Job:
Pictures aside, return every line below exactly as written.

--- Given data ---

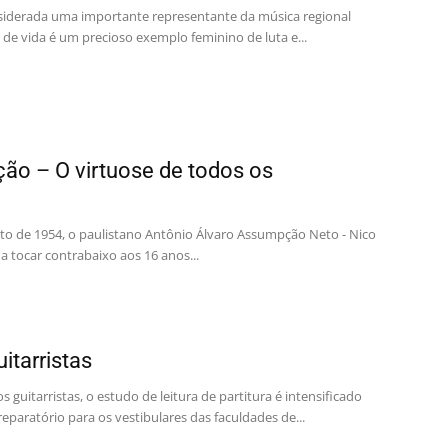
nsiderada uma importante representante da música regional
ia de vida é um precioso exemplo feminino de luta e...
ão – O virtuose de todos os
to de 1954, o paulistano Antônio Álvaro Assumpção Neto - Nico
 tocar contrabaixo aos 16 anos...
uitarristas
guitarristas, o estudo de leitura de partitura é intensificado
paratório para os vestibulares das faculdades de...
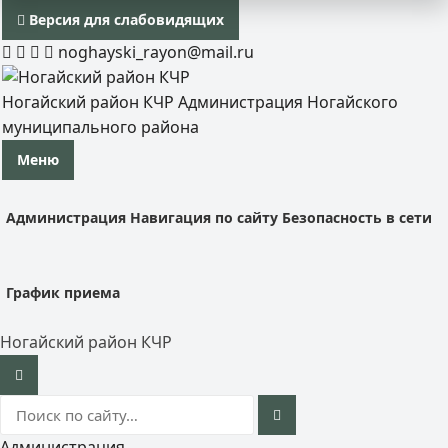
Версия для слабовидящих
noghayski_rayon@mail.ru
Ногайский район КЧР
Администрация Ногайского
муниципального района
Меню
Администрация
Навигация по сайту
Безопасность в сети
График приема
Ногайский район КЧР
Администрация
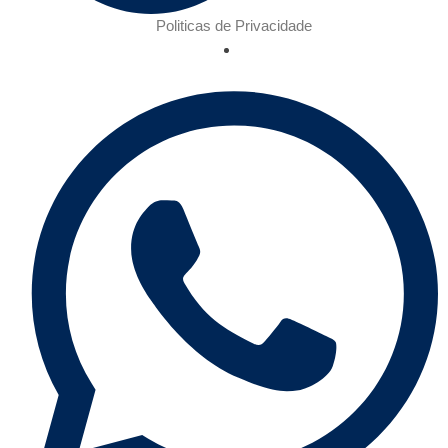
Politicas de Privacidade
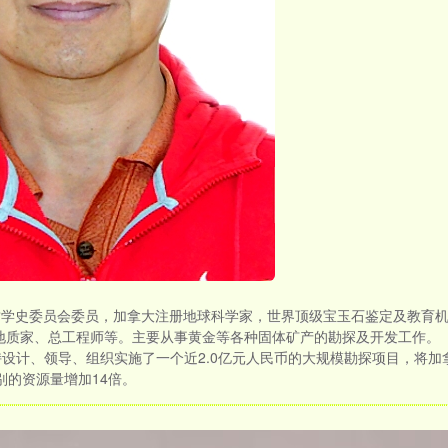
国际地质学史委员会委员，加拿大注册地球科学家，世界顶级宝玉石鉴定及教育
地质家、总工程师等。主要从事黄金等各种固体矿产的勘探及开发工作。
持设计、领导、组织实施了一个近2.0亿元人民币的大规模勘探项目，将
级别的资源量增加14倍。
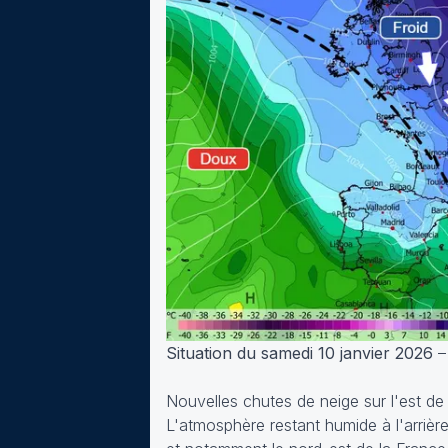
Situation du samedi 10 janvier 2026
–
Nouvelles chutes de neige sur l'est de
L'atmosphère restant humide à l'arrière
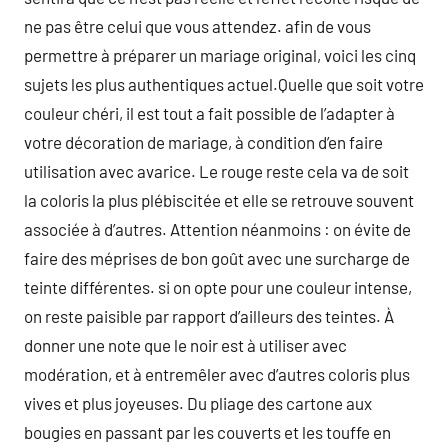
ne pas être celui que vous attendez. afin de vous
permettre à préparer un mariage original, voici les cinq
sujets les plus authentiques actuel.Quelle que soit votre
couleur chéri, il est tout a fait possible de l’adapter à
votre décoration de mariage, à condition d’en faire
utilisation avec avarice. Le rouge reste cela va de soit
la coloris la plus plébiscitée et elle se retrouve souvent
associée à d’autres. Attention néanmoins : on évite de
faire des méprises de bon goût avec une surcharge de
teinte différentes. si on opte pour une couleur intense,
on reste paisible par rapport d’ailleurs des teintes. À
donner une note que le noir est à utiliser avec
modération, et à entremêler avec d’autres coloris plus
vives et plus joyeuses. Du pliage des cartone aux
bougies en passant par les couverts et les touffe en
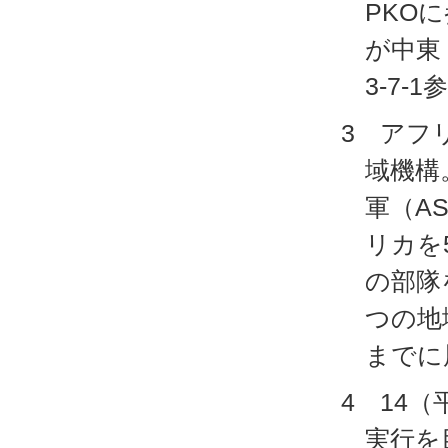
PKO
が中東
3-7-1
3 アフ
域機構
軍（ASF
リカを
の部隊
つの地
までに
4 14
実行を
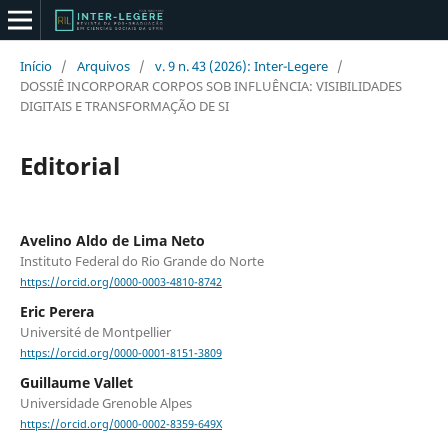
Início
/
Arquivos
/
v. 9 n. 43 (2026): Inter-Legere
/
DOSSIÊ INCORPORAR CORPOS SOB INFLUÊNCIA: VISIBILIDADES
DIGITAIS E TRANSFORMAÇÃO DE SI
Editorial
Avelino Aldo de Lima Neto
Instituto Federal do Rio Grande do Norte
https://orcid.org/0000-0003-4810-8742
Eric Perera
Université de Montpellier
https://orcid.org/0000-0001-8151-3809
Guillaume Vallet
Universidade Grenoble Alpes
https://orcid.org/0000-0002-8359-649X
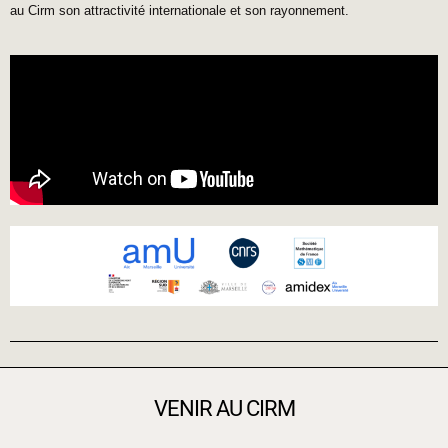
au Cirm son attractivité internationale et son rayonnement.
VENIR AU CIRM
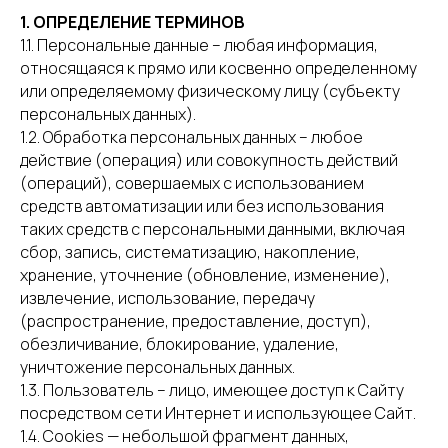
1. ОПРЕДЕЛЕНИЕ ТЕРМИНОВ
1.1. Персональные данные – любая информация,
относящаяся к прямо или косвенно определенному
или определяемому физическому лицу (субъекту
персональных данных).
1.2. Обработка персональных данных – любое
действие (операция) или совокупность действий
(операций), совершаемых с использованием
средств автоматизации или без использования
таких средств с персональными данными, включая
сбор, запись, систематизацию, накопление,
хранение, уточнение (обновление, изменение),
извлечение, использование, передачу
(распространение, предоставление, доступ),
обезличивание, блокирование, удаление,
уничтожение персональных данных.
1.3. Пользователь – лицо, имеющее доступ к Сайту
посредством сети Интернет и использующее Сайт.
1.4. Cookies — небольшой фрагмент данных,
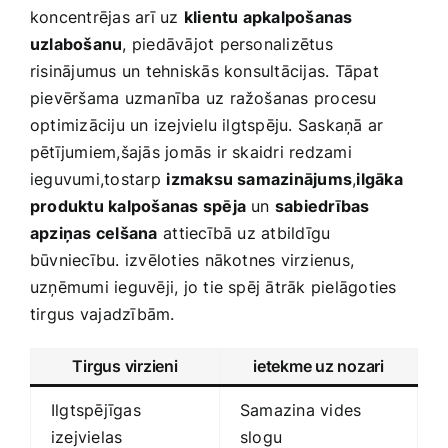
koncentrējas arī uz
klientu apkalpošanas
uzlabošanu
, piedāvājot personalizētus
risinājumus un tehniskās konsultācijas. Tāpat
pievēršama uzmanība uz ražošanas procesu
optimizāciju un izejvielu ilgtspēju. Saskaņā ar
pētījumiem,šajās jomās ir skaidri redzami
ieguvumi,tostarp⁤
izmaksu samazinājums
,
ilgāka
produktu kalpošanas spēja
un
sabiedrības
apziņas celšana
⁤attiecībā uz​ atbildīgu
būvniecību. izvēloties nākotnes​ virzienus,⁣
uzņēmumi ieguvēji, jo​ tie spēj ātrāk pielāgoties
tirgus⁢ vajadzībām.
Tirgus virzieni
ietekme uz nozari
Ilgtspējīgas
Samazina vides
izejvielas
slogu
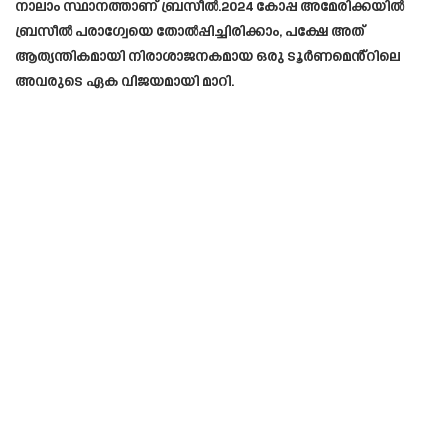
നാലാം സ്ഥാനത്താണ് ബ്രസീൽ.2024 കോപ്പ അമേരിക്കയിൽ
ബ്രസീൽ പരാഗ്വേയെ തോൽപ്പിച്ചിരിക്കാം, പക്ഷേ അത്
ആത്യന്തികമായി നിരാശാജനകമായ ഒരു ടൂർണമെൻ്റിലെ
അവരുടെ ഏക വിജയമായി മാറി.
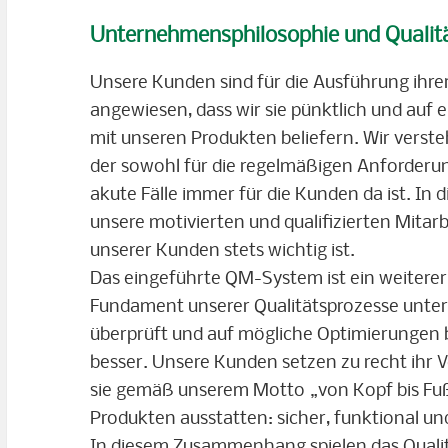
Unternehmensphilosophie und Qual
Unsere Kunden sind für die Ausführung ihr
angewiesen, dass wir sie pünktlich und auf
mit unseren Produkten beliefern. Wir verste
der sowohl für die regelmäßigen Anforderu
akute Fälle immer für die Kunden da ist. In di
unsere motivierten und qualifizierten Mitarb
unserer Kunden stets wichtig ist.
Das eingeführte QM-System ist ein weiterer 
Fundament unserer Qualitätsprozesse unters
überprüft und auf mögliche Optimierungen
besser. Unsere Kunden setzen zu recht ihr V
sie gemäß unserem Motto „von Kopf bis Fuß
Produkten ausstatten: sicher, funktional un
In diesem Zusammenhang spielen das Qual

---

Exercise answer:
nsiderada uma importante representante da música regional
ia de vida é um precioso exemplo feminino de luta e...
ão – O virtuose de todos os
to de 1954, o paulistano Antônio Álvaro Assumpção Neto - Nico
 tocar contrabaixo aos 16 anos...
uitarristas
guitarristas, o estudo de leitura de partitura é intensificado
paratório para os vestibulares das faculdades de...
Версия для слабовидящих
noghayski_rayon@mail.ru
Ногайский район КЧР
Администрация Ногайского
муниципального района
Меню
Администрация
Навигация по сайту
Безопасность в сети
График приема
Ногайский район КЧР
Администрация
Politicas de Privacidade
国际地质学史委员会委员，加拿大注册地球科学家，世界顶级宝玉石鉴定及教育
地质家、总工程师等。主要从事黄金等各种固体矿产的勘探及开发工作。
持设计、领导、组织实施了一个近2.0亿元人民币的大规模勘探项目，将
级别的资源量增加14倍。
Situation du samedi 10 janvier 2026
–
Nouvelles chutes de neige sur l'est de
L'atmosphère restant humide à l'arrière
ne pas être celui que vous attendez. afin de vous
permettre à préparer un mariage original, voici les cinq
sujets les plus authentiques actuel.Quelle que soit votre
couleur chéri, il est tout a fait possible de l’adapter à
votre décoration de mariage, à condition d’en faire
utilisation avec avarice. Le rouge reste cela va de soit
la coloris la plus plébiscitée et elle se retrouve souvent
associée à d’autres. Attention néanmoins : on évite de
faire des méprises de bon goût avec une surcharge de
teinte différentes. si on opte pour une couleur intense,
on reste paisible par rapport d’ailleurs des teintes. À
donner une note que le noir est à utiliser avec
modération, et à entremêler avec d’autres coloris plus
vives et plus joyeuses. Du pliage des cartone aux
bougies en passant par les couverts et les touffe en
PKO
が中東
3-7-1
3 アフ
域機構
軍（ASF
リカを
の部隊
つの地
までに
4 14
実行を
Início
/
Arquivos
/
v. 9 n. 43 (2026): Inter-Legere
/
DOSSIÊ INCORPORAR CORPOS SOB INFLUÊNCIA: VISIBILIDADES
DIGITAIS E TRANSFORMAÇÃO DE SI
Editorial
Avelino Aldo de Lima Neto
Instituto Federal do Rio Grande do Norte
https://orcid.org/0000-0003-4810-8742
Eric Perera
Université de Montpellier
https://orcid.org/0000-0001-8151-3809
Guillaume Vallet
Universidade Grenoble Alpes
https://orcid.org/0000-0002-8359-649X
au Cirm son attractivité internationale et son rayonnement.
VENIR AU CIRM
1. ОПРЕДЕЛЕНИЕ ТЕРМИНОВ
1.1. Персональные данные – любая информация,
относящаяся к прямо или косвенно определенному
или определяемому физическому лицу (субъекту
персональных данных).
1.2. Обработка персональных данных – любое
действие (операция) или совокупность действий
(операций), совершаемых с использованием
средств автоматизации или без использования
таких средств с персональными данными, включая
сбор, запись, систематизацию, накопление,
хранение, уточнение (обновление, изменение),
извлечение, использование, передачу
(распространение, предоставление, доступ),
обезличивание, блокирование, удаление,
уничтожение персональных данных.
1.3. Пользователь – лицо, имеющее доступ к Сайту
посредством сети Интернет и использующее Сайт.
1.4. Cookies — небольшой фрагмент данных,
koncentrējas arī uz
klientu apkalpošanas
uzlabošanu
, piedāvājot personalizētus
risinājumus un tehniskās konsultācijas. Tāpat
pievēršama uzmanība uz ražošanas procesu
optimizāciju un izejvielu ilgtspēju. Saskaņā ar
pētījumiem,šajās jomās ir skaidri redzami
ieguvumi,tostarp⁤
izmaksu samazinājums
,
ilgāka
produktu kalpošanas spēja
un
sabiedrības
apziņas celšana
⁤attiecībā uz​ atbildīgu
būvniecību. izvēloties nākotnes​ virzienus,⁣
uzņēmumi ieguvēji, jo​ tie spēj ātrāk pielāgoties
tirgus⁢ vajadzībām.
Tirgus virzieni
ietekme uz nozari
Ilgtspējīgas
Samazina vides
izejvielas
slogu
നാലാം സ്ഥാനത്താണ് ബ്രസീൽ.2024 കോപ്പ അമേരിക്കയിൽ
ബ്രസീൽ പരാഗ്വേയെ തോൽപ്പിച്ചിരിക്കാം, പക്ഷേ അത്
ആത്യന്തികമായി നിരാശാജനകമായ ഒരു ടൂർണമെൻ്റിലെ
അവരുടെ ഏക വിജയമായി മാറി.
Unternehmensphilosophie und Qual
Unsere Kunden sind für die Ausführung ihr
angewiesen, dass wir sie pünktlich und auf
mit unseren Produkten beliefern. Wir verste
der sowohl für die regelmäßigen Anforderu
akute Fälle immer für die Kunden da ist. In di
unsere motivierten und qualifizierten Mitarb
unserer Kunden stets wichtig ist.
Das eingeführte QM-System ist ein weiterer 
Fundament unserer Qualitätsprozesse unters
überprüft und auf mögliche Optimierungen
besser. Unsere Kunden setzen zu recht ihr V
sie gemäß unserem Motto „von Kopf bis Fuß
Produkten ausstatten: sicher, funktional un
In diesem Zusammenhang spielen das Qual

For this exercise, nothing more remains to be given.